Tuesday, March 30, 2010

Taping foot

I was all, "You had me at hello!" when I was shown this taping foot. It even fits onto my 1948 Singer. I tested binding vinyl with webbing, grosgrain ribbon, vinyl, and twill tape. The twill tape works best for cornering, which is why I see it used on other recycled vinyl goods. The foot is adjustable for just about any size binding you want to use, and you can also adjust the binding relative to the needle position.

When using a taping foot, lead off with a segment of binding and then drive onto the material you are binding. It works better if you hold the tape up at an angle in the air, instead of holding it down as you sew. Holding it up slightly keeps the binding material oriented just the right angle for entry into the folding mechanism on the foot.

Monday, March 29, 2010

Whipstitch Coil Notebook Cover

A dollar-store notebook looks much improved with a recycled-vinyl jacket. The edges have been whipstitched with 2 mm lacing. Since the lacing was white on the underside I had to take care not to get it twisted while sewing. The length of the lacing is limited by the cutting surface on the Cricut Expressions, so periodically throughout the project I had to bury the old lacing within the seam and start a new length. I had a couple of lengths at the very end of the project that were not long enough to bury under the seam, so I glued them down with LePage flexible plastic adhesive. This project is sized to fit a 400-page coil notebook , 4X5.5 in or 10.2 X13.9 cm. The svg files for the whipstitch holes is here. The outline cuts file for the project pieces is here. (Note on the svg files; I put a square inch sizing reference to line up to the background grid area in Sure Cuts a Lot. The svg files are also available on Craftedge.)

I like how it turned out, the vinyl feels good on the hand, and the whipstitch looks western, like a summer-camp craft project.

Update: I've attached a decoration idea which could be created in adhesive-backed vinyl The font shown is Rustler.

Saturday, March 27, 2010

Art Piece, painted vinyl decals over printed tarp.

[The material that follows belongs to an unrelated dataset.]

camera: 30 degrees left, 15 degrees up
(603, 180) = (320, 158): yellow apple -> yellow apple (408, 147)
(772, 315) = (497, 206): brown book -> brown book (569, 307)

I haven't attempted a painting since my Acrylic painting course a few years ago. I love the look of cherry blossoms against a turquoise background. I saw such a painting at a Twisted Goods store. I had a tarp with a turquoise color that might work as a suitable background. I'm planning to paint the details on the flower decals with WR-LPU before affixing them to the tarp. This is the color blocking for the project, not the finished piece.

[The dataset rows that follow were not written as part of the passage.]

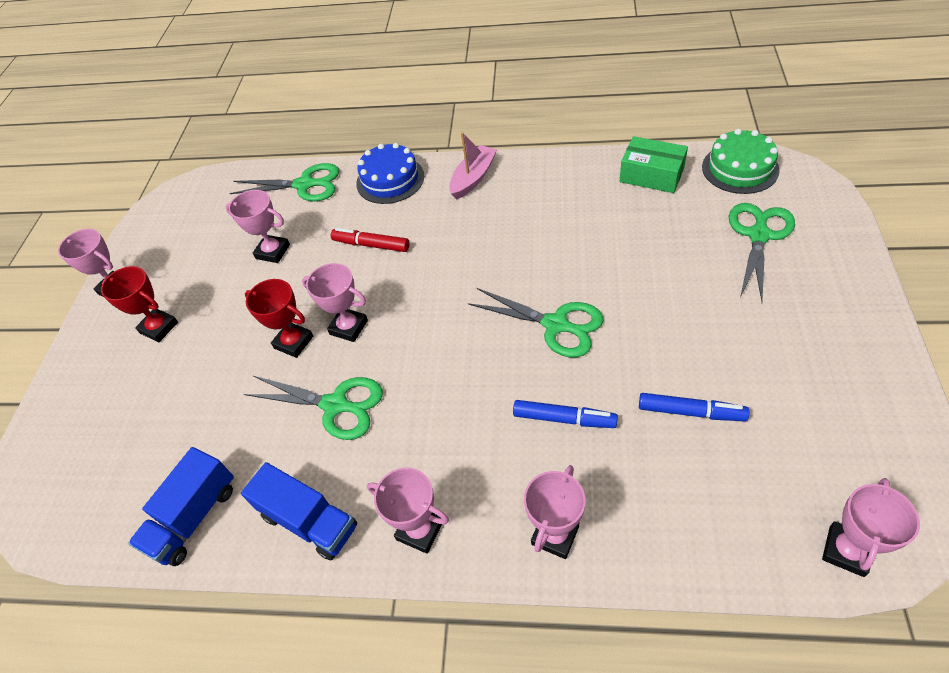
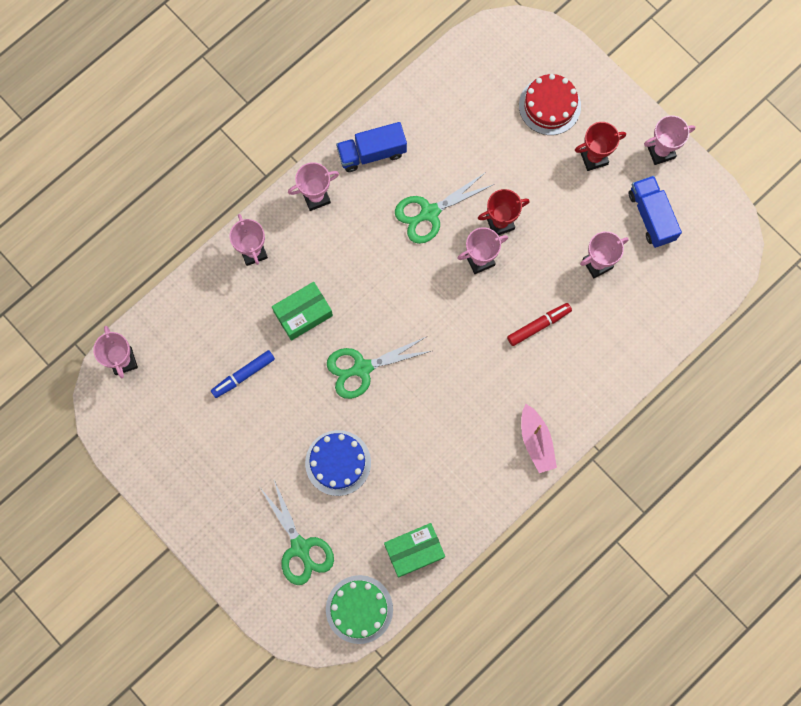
camera: 125 degrees right, 25 degrees up
(118, 403) = (549, 105): none -> red cake
(194, 517) = (429, 103): blue truck -> blue truck (651, 216)
(304, 185) = (651, 331): green scissors -> none
(390, 180) = (594, 389): blue cake -> blue cake (338, 463)
(564, 419) = (303, 314): blue marker -> green box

Now to find staples for my staplegun so I can staple the tarp over my 22"x28" canvas frame.

Thanks to EcoLogicalArt for the idea of painting on tarps.

Notebook cover

My first attempt at making a notebook cover. It is removable and covers a coil-ring notebook. I think I'll run around the twill-tape binding one more time with my sewing machine. An industrial binding machine would be nice to have. I love the smooth feel of this particular vinyl, and I have a bunch of surface decoration ideas to try.

Update: I didn't need an industrial binding machine, I found a taping foot that works and corners well. See my March 30 blog post. I need some more practice to perfect the technique. I removed this binding and redid it with the taping foot, with near-professional results.

My Warehouse

Gorm shelving from IKEA helps me keep my tarp collection somewhat organized and easily accessible.

Friday, March 26, 2010

Ball Glove Repair

Repairing is the new New. I had some recycled vinyl tarp lacing left over from another project. Perfect for repairing this old ball glove. The vinyl lacing was created on the Cricut expressions.

Custom Bicycle Panniers

A client emailed me asking if I'd do custom panniers. I jumped at the chance because I wanted to get data on a number of things, like using marine paint on adhesive-backed vinyl, and designing and working with decals. It's given me a lot of information on how to estimate for future custom jobs.

My client liked Art Nouveau, and Mid Century Modern. So I did up some drawings of various possibilities for those styles in Adobe Illustrator and we went back and forth on the designs. The next step was the backgrounds for the tarps, so I pulled out many of my tarps, photographed them and emailed so she could pick from that, Photoshopping the decals over the tarps. She went with the mostly-tan color you see here.

It was a bit challenging getting the decal colors right. I'm going to make up a palette of the colors I can create with the System Three WR-LPU topcoat I have, for future work.

I'll make a page on my website for custom work as a happy result of this project.

Friday, March 19, 2010

Painting on adhesive-backed vinyl

I had to answer the question of whether adhesive-backed vinyl could be painted successfully before cutting. I'm using WR-LPU topcoat, a marine coating. The surface of the vinyl was sanded first and cleaned with a damp rag before painting. I mixed primary colors to make the desired colour. I was attempting fuscia but ended up close, but not quite there.

This picture shows the result after I stuck the letters onto some clear vinyl.

So, the home crafter can now attain just about any color of adhesive backed vinyl with a little bit of paint mixing. It would be great if System Three made "cool" primaries like light lemon yellow and a lighter blue, or CMYK primaries so home paint mixing would yield a greater range of colors. In my acrylic painting course we had three "cool" primaries and three "warm" primaries, and along with black and white, were all the colours needed to mix any desired colour.